The California State Senate has recently passed legislation aimed at regulating the development and training of advanced AI models. The Safe and Secure Innovation for Frontier Artificial Intelligence Models Act, designed to prevent the misuse of AI for malicious purposes, has sparked significant debate. Developers argue that this bill could hinder innovation, while supporters believe it is a necessary step to ensure AI safety.
The Drive for AI Regulation
Introduced by State Sen. Scott Weiner in February, SB 1047 is currently under review in the Assembly. Recent amendments clarified several points of confusion but also ensured that the law would primarily target the largest AI developers, such as Anthropic, Google DeepMind, OpenAI, and Meta. The Assembly is set to vote on the bill in August.
SB 1047 seeks to make large-scale AI developers accountable for ensuring their models do not pose critical threats. These threats include creating weapons of mass destruction, causing significant financial damage through cyberattacks, or autonomous actions resulting in severe harm. Developers must incorporate “kill switches” to disable their models if necessary.
The legislation applies to AI models trained using more than 10^26 integer or floating-point operations (FLOPS), costing over $100 million. This targets the largest and most costly AI models, using the same metric referenced in the Biden Administration’s AI Executive Order. Developers must submit annual compliance certifications and report AI safety incidents to a newly established Frontier Model Division within California’s Department of Technology.

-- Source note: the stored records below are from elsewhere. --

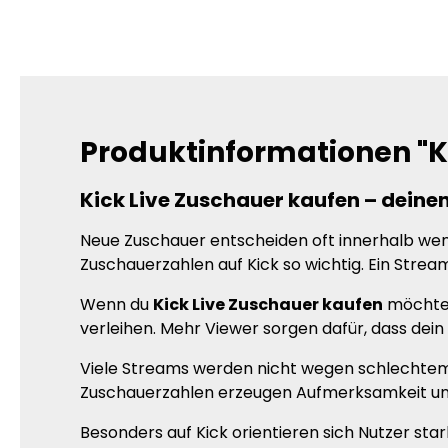
Produktinformationen "K
Kick Live Zuschauer kaufen – deinen
Neue Zuschauer entscheiden oft innerhalb weni
Zuschauerzahlen auf Kick so wichtig. Ein Strea
Wenn du
Kick Live Zuschauer kaufen
möchtes
verleihen. Mehr Viewer sorgen dafür, dass de
Viele Streams werden nicht wegen schlechtem C
Zuschauerzahlen erzeugen Aufmerksamkeit und 
Besonders auf Kick orientieren sich Nutzer sta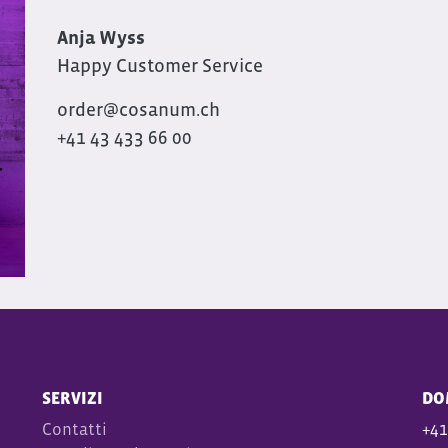
Anja Wyss
Happy Customer Service
order@cosanum.ch
+41 43 433 66 00
SERVIZI
DO
Contatti
+41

Balancing Safety and Innovation
The discussion around SB 1047 highlights the challenge of regulating advanced AI without stifling innovation. The bill is designed to prevent potential harm while not imposing excessive burdens on developers. It requires developers to implement basic safety measures and does not hold them strictly liable for damages unless they fail to take reasonable precautions or falsely report model capabilities.
AI safety advocates support the bill, though some argue it doesn’t go far enough in protecting the public. They insist that AI, like any other industry, needs regulation to ensure safety. However, developers worry that the bill might limit open foundation model development and fine-tuning. Foundation models are large-scale AI systems capable of various tasks, while open models allow users to modify algorithmic parameters.
Industry Concerns and Resistance
Opposition to SB 1047 includes TechNet, a network of tech companies such as Anthropic, Apple, Google, Meta, and OpenAI, as well as the California Chamber of Commerce. Critics argue that developers cannot foresee all potential misuse of their models and that state regulations might conflict with future federal rules, creating additional burdens.
Despite these concerns, the immediate impact on innovation seems limited, as the number of companies affected in the short term is small. Much of the private sector’s worry is about future regulatory burdens on smaller companies.
Transitioning from Voluntary to Mandatory Regulation
SB 1047’s shift from voluntary self-regulation to mandatory legal liability has sparked significant debate. Federal AI regulation has so far relied on voluntary compliance and agency guidelines. For example, President Biden’s summit with tech executives and the National Institute of Standards and Technology’s AI risk management framework are voluntary.
Soft law mechanisms are practical when government resources and expertise are limited. Policymakers often struggle to keep up with technological advancements, leading to slower regulatory processes. As SB 1047 moves from soft law to legal liability, the opposition may signal future challenges for similar transitions at the federal level.
Crafting Future-Proof Legislation
SB 1047 attempts to create forward-looking legislation by using broader definitions to avoid overly prescriptive risk mitigation. However, this has allowed opponents to speculate about potential harsh enforcement. Consequently, a clause that would have covered more efficient future models was removed, reducing the bill’s applicability to small businesses and researchers.
Ultimately, SB 1047 is likely to remain contentious as it progresses through legislative channels. The debate around this bill underscores the complexity of creating agile, effective AI regulation. As broader regulatory discussions continue across the United States, policymakers must balance innovation with safety.
This episode highlights the difficulty of crafting legislation that keeps pace with technological advancements while ensuring public safety. As AI technology continues to evolve, the challenge for regulators will be to create policies that protect society without stifling innovation.